Document extract:
┌──
Hotels of New York
As the sung by Frank Sinatra, New York is the city that never sleeps. But when you want to sleep in New York, you can find some hotels in our guide New York of 1000 cult movies, series, musics, comics and novels locations.
On Home Alone 2: Lost in New York, the young Kevin McCallister (Macaulay Culkin) manages to reserve a room in this mythical New York hotel by skillfully using a dictaphone as well as his father’s credit card. In the lobby he also runs into Donald Trump and asks him where the reception desk is. The future American President was at that time owner of the hotel. “I haven't purchased a building, I have purchased a masterpiece” he claimed in 1988 when he became the owner. He resold it in 1995.
Built in 1909 and taking inspiration from French Renaissance castles, the Plaza is a heritage gem of unbelievable luxury. Don’t hesitate to come see the splendid skylights in the restaurant, but if the menu prices scare you off, you could have something to eat for a much more modest price in the downstairs Food Hall.
└──
[Items from a dataset]
┌──
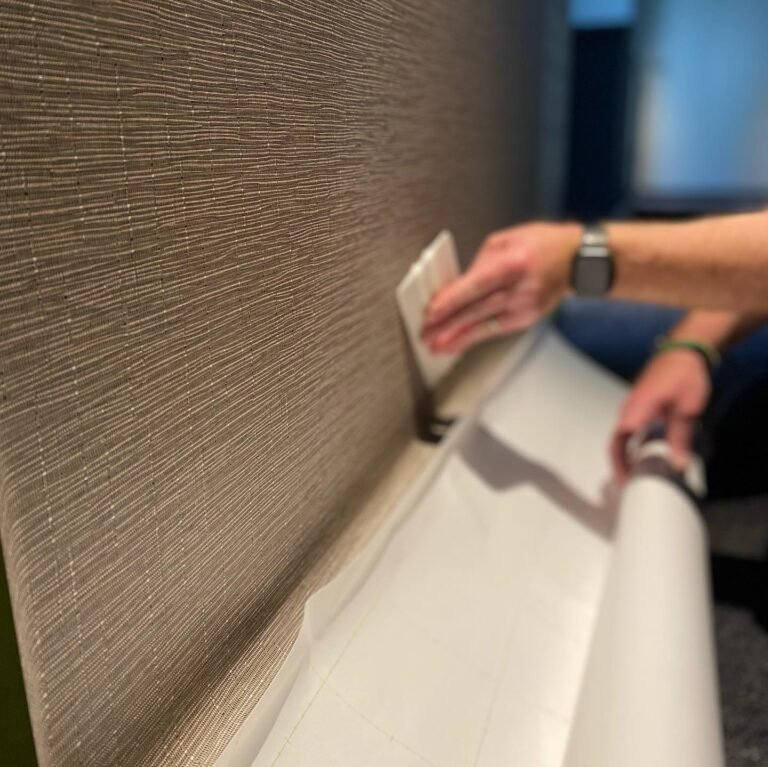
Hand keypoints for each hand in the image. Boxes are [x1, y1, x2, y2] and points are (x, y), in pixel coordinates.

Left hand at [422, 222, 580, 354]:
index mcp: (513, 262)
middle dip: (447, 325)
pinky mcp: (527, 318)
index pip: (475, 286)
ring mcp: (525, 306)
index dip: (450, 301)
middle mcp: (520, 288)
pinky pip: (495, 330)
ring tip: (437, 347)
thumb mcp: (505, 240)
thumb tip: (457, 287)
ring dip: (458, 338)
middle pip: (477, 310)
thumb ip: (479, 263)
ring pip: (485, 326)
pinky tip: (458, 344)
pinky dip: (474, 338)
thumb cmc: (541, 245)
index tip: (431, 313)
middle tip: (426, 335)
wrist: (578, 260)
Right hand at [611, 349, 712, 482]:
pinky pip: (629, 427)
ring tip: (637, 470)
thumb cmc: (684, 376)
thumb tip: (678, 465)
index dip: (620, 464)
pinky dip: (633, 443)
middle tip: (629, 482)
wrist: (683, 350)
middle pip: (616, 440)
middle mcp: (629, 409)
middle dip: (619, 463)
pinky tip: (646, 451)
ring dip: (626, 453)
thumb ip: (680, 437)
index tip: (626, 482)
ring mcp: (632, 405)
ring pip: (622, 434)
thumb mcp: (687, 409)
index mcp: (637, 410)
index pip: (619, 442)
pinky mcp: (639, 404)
└──
Work instructions:
Transcribe the stretch of the New York hotels text above from "Built in 1909" through "downstairs Food Hall.".

Your solution:
Built in 1909 and taking inspiration from French Renaissance castles, the Plaza is a heritage gem of unbelievable luxury. Don’t hesitate to come see the splendid skylights in the restaurant, but if the menu prices scare you off, you could have something to eat for a much more modest price in the downstairs Food Hall.